Tuesday, January 2, 2007

The Inheritance of Loss, by Kiran Desai

Quiet, beautiful, but hardly the type of book to make a lasting impression on me. This, I've found, has been the problem with many Booker Prize winners--they're either so pretentious as to be confusing and unpleasant ("The Famished Road" springs to mind here) or they're so artsy as to just fade into the background of elegant, almost soporific prose. This one made for a good two hours of entertainment on a Delhi-Bangkok plane ride, but now, only a few days later, I have a hard time recalling the names of the main characters or why I was supposed to care about them. It fits into much of fiction for me that way--I enjoy them while I'm reading them, but months later, when asked if I recommend it, all I can remember is, oh yes, that one was good. Sure, go ahead and read it.

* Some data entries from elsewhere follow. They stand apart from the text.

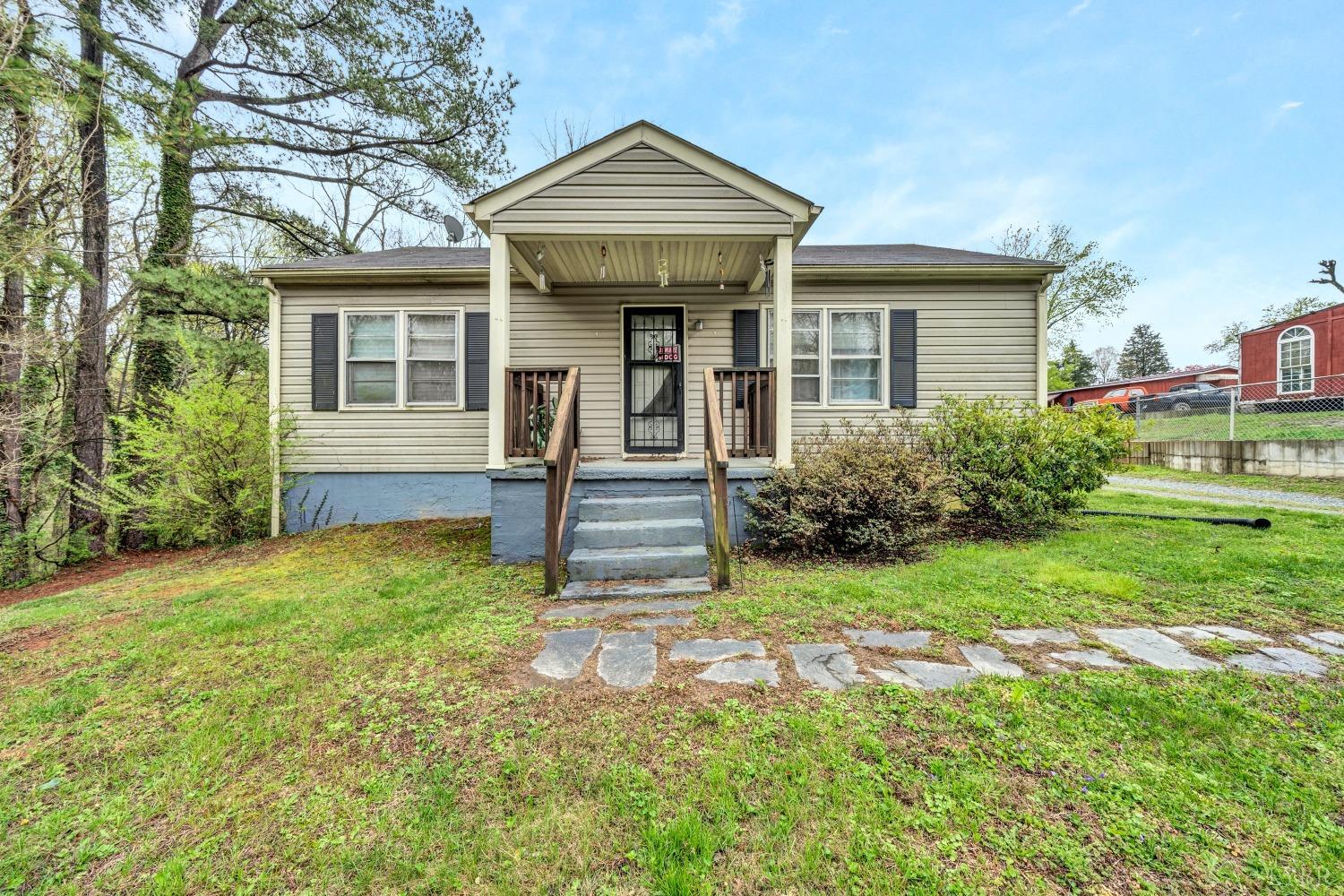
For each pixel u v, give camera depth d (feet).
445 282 23.54
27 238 21.38
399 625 11.05
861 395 23.54
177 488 23.20
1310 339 44.73
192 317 32.04
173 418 22.85
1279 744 6.46
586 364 23.36
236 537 23.43
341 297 23.61
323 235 41.78
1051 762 6.21
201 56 30.32
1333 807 5.47
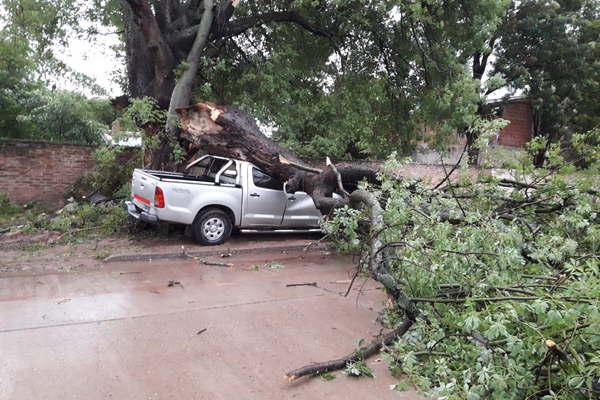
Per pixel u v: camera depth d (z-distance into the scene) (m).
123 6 11.88
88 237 9.32
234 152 9.92
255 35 13.69
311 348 4.68
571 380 3.04
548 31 21.14
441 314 4.46
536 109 22.92
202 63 11.55
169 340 4.72
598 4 22.47
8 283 6.48
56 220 9.93
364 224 6.15
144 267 7.70
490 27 11.93
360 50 13.66
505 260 4.44
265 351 4.57
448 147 14.02
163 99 11.41
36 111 17.70
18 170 12.50
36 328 4.89
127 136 11.91
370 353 4.42
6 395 3.57
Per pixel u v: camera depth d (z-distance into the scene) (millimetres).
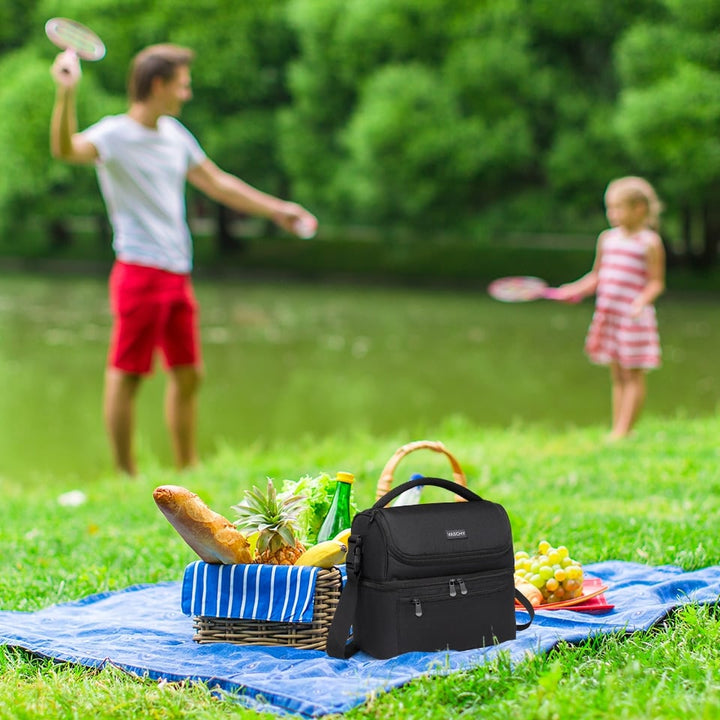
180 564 4168
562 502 4965
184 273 6215
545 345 12633
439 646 3129
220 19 23766
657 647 3133
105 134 5941
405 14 20562
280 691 2912
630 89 17984
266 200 6359
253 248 24891
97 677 3094
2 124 22531
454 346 12430
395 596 3104
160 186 6051
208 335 13008
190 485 5695
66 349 11672
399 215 21125
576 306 17844
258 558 3252
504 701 2852
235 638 3221
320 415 8383
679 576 3705
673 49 17484
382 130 19594
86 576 4023
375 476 5695
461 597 3148
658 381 9719
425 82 19703
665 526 4391
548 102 19688
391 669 3029
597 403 8906
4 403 8734
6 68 24172
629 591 3596
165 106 6027
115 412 6191
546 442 6691
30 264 25188
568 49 20594
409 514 3152
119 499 5555
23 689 3027
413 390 9508
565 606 3459
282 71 24844
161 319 6145
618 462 5812
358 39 21094
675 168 17797
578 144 19188
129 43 23719
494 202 21016
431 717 2811
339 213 22938
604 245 6559
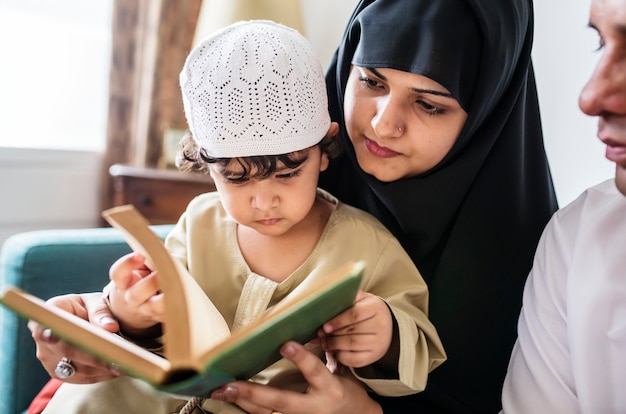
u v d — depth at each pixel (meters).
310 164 0.85
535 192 0.99
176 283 0.57
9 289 0.57
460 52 0.81
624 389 0.71
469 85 0.84
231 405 0.80
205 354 0.53
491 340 0.97
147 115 2.12
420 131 0.83
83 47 2.24
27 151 2.09
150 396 0.82
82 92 2.27
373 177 0.92
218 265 0.92
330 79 1.01
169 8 2.07
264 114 0.78
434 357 0.83
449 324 0.97
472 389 0.99
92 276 1.12
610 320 0.72
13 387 1.03
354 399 0.75
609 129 0.66
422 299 0.90
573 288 0.75
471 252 0.95
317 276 0.86
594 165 1.12
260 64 0.78
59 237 1.12
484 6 0.81
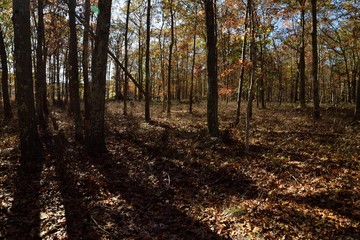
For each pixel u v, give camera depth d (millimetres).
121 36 34438
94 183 7738
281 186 7289
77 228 5574
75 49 11477
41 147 9219
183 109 26594
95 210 6301
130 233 5488
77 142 11641
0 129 14023
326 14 22391
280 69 33875
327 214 5602
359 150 9391
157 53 27219
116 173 8594
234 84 31984
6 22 20781
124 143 11938
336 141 10750
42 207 6371
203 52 32281
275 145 11016
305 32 23750
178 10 19719
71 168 8695
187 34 22781
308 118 17281
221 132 13023
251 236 5090
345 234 4914
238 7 17359
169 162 9586
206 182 8070
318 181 7262
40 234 5309
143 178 8305
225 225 5605
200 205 6594
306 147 10453
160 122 17359
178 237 5332
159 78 44688
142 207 6582
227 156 10125
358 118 15359
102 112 10227
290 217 5645
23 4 8227
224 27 14789
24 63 8523
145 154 10461
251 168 8773
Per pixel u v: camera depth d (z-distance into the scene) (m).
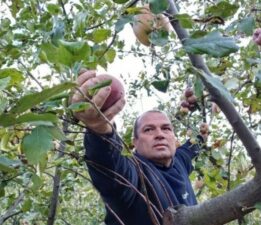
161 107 3.01
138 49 2.26
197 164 3.03
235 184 2.73
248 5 2.22
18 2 2.57
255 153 1.36
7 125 0.93
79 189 4.84
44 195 3.40
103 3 2.01
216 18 1.53
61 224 4.77
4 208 3.41
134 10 1.42
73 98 1.11
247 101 2.66
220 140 2.87
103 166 1.57
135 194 1.88
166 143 2.41
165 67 1.54
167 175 2.32
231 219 1.36
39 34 2.14
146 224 1.92
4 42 2.05
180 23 1.45
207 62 2.51
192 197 2.57
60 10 2.15
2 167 1.19
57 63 0.99
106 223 2.03
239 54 2.52
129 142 2.13
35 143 1.00
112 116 1.27
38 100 0.89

What I really wonder, though, is why choose this one for the Booker Prize? Were there no more energetic books this year? Or was the tripartite America-England-India story line just too good to resist, politically? I suspect the latter, unfortunately. In the end, the America parts were my favorite, and I would have enjoyed more focus on the poor immigrant, finding America far from being the land of opportunity he expected. In any case, the split of the story lines, instead of introducing us to a number of sympathetic characters, only ended up splitting my affection for them--as if I only have so much tenderness I can give to fictional people, and by positing six or seven main characters, Desai reduced the portion given to each of them. What a pity.